Secondo quanto emerso, l’organizzazione criminale, operante nel settore degli pneumatici, avrebbe messo in atto un complesso meccanismo fraudolento basato sull’emissione e l’utilizzo di fatture per operazioni inesistenti. L’obiettivo era azzerare il debito IVA nei confronti dell’Erario.
I numeri dell’evasione sono rilevanti: il giro d’affari complessivo contestato è stimato in 109 milioni di euro, con un volume di affari non dichiarato che ammonterebbe a circa 40 milioni di euro. L’IVA evasa, secondo le stime, supererebbe gli 8 milioni di euro.
Parte del profitto illecito derivante dall’evasione fiscale sarebbe stato poi reinvestito in operazioni di autoriciclaggio.

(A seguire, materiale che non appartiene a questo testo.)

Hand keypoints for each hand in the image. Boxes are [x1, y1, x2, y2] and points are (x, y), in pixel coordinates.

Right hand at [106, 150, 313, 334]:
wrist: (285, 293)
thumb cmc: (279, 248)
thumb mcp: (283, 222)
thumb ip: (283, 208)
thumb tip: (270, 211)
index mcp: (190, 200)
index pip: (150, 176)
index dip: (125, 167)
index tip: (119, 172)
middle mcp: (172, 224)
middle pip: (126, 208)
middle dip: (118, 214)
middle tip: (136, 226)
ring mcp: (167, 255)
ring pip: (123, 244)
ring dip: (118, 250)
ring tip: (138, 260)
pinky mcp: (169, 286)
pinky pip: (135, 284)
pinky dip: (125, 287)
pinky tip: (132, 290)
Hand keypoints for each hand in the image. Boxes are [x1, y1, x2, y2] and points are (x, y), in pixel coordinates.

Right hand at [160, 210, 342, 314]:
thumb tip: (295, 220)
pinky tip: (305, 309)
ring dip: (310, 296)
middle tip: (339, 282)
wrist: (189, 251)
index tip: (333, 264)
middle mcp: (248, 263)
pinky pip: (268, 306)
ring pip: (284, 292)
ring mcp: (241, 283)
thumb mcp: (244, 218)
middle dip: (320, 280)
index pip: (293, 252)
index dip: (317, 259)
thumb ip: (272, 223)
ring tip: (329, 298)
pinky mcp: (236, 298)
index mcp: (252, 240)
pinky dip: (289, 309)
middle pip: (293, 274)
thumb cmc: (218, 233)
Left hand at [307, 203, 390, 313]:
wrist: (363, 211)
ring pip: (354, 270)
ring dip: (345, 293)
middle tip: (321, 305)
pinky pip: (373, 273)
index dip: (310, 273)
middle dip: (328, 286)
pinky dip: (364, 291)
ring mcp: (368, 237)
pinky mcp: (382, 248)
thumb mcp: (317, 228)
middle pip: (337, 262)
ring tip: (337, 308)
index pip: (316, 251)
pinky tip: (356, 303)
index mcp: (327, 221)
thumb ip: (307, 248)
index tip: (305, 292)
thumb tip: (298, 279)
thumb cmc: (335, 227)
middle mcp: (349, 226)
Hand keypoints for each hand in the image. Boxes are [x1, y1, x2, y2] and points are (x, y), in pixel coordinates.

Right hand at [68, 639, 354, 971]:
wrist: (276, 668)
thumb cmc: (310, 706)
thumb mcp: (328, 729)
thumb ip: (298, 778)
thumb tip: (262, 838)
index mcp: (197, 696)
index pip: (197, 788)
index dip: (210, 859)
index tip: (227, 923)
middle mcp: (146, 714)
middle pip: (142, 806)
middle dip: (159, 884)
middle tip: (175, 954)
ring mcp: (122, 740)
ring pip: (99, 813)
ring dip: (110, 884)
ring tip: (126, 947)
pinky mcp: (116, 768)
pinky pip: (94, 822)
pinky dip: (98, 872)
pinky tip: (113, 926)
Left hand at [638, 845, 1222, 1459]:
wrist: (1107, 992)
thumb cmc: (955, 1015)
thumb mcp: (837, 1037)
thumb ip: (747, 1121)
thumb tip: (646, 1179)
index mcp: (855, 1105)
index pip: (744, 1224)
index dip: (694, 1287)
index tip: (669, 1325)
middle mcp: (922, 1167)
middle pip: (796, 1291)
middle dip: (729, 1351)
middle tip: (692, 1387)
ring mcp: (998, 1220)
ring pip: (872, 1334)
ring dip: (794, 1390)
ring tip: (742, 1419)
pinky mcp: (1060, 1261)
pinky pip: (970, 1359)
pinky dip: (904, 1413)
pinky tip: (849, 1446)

Nello specifico, i proventi sono stati impiegati per l’acquisto di beni immobili, tra cui capannoni e appartamenti, per un valore complessivo superiore ai 500mila euro.

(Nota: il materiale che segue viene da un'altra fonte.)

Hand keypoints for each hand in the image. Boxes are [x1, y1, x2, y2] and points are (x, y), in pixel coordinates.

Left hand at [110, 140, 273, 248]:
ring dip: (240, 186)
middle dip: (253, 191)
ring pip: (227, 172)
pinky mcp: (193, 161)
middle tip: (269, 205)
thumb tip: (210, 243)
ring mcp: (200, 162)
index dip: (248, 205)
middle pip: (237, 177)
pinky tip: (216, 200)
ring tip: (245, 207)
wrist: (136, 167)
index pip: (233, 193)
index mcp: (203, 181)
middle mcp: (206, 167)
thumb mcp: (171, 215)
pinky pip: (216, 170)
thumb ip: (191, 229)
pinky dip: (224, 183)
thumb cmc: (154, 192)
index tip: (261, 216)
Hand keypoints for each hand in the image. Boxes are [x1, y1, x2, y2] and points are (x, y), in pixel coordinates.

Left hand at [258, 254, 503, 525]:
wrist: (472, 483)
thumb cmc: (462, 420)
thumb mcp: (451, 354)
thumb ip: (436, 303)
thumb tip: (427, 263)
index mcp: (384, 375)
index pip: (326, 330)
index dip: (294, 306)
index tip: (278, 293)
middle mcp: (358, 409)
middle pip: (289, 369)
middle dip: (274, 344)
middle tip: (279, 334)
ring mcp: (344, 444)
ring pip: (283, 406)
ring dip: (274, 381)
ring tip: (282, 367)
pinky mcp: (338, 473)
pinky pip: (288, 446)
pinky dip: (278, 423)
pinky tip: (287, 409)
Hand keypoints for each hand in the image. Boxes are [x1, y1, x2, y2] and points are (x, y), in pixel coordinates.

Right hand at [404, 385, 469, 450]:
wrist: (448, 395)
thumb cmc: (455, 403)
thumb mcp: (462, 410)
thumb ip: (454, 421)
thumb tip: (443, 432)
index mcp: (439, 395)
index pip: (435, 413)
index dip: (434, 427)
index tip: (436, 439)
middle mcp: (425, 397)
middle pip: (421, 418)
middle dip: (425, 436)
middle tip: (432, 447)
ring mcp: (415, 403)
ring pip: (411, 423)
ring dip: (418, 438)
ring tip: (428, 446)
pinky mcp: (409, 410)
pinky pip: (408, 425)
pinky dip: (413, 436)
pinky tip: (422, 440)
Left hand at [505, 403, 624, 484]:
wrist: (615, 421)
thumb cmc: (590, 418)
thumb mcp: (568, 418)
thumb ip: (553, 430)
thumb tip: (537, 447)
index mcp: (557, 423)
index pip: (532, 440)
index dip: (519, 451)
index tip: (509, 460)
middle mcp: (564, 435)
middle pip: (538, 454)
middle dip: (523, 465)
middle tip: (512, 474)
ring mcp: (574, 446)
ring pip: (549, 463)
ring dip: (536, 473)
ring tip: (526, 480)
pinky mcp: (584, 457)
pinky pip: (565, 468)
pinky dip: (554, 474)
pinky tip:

Le misure cautelari emesse dalla Procura della Repubblica di Castrovillari hanno riguardato sei persone: una è finita agli arresti domiciliari, mentre per altre quattro è stato disposto l’obbligo di firma presso la polizia giudiziaria.
Il blitz è stato eseguito dal Comando Provinciale della Guardia di Finanza di Cosenza e dalle Fiamme Gialle della Compagnia di Corigliano Rossano. L’indagine è stata coordinata dalla Procura della Repubblica di Castrovillari, diretta dal dottor Alessandro D’Alessio.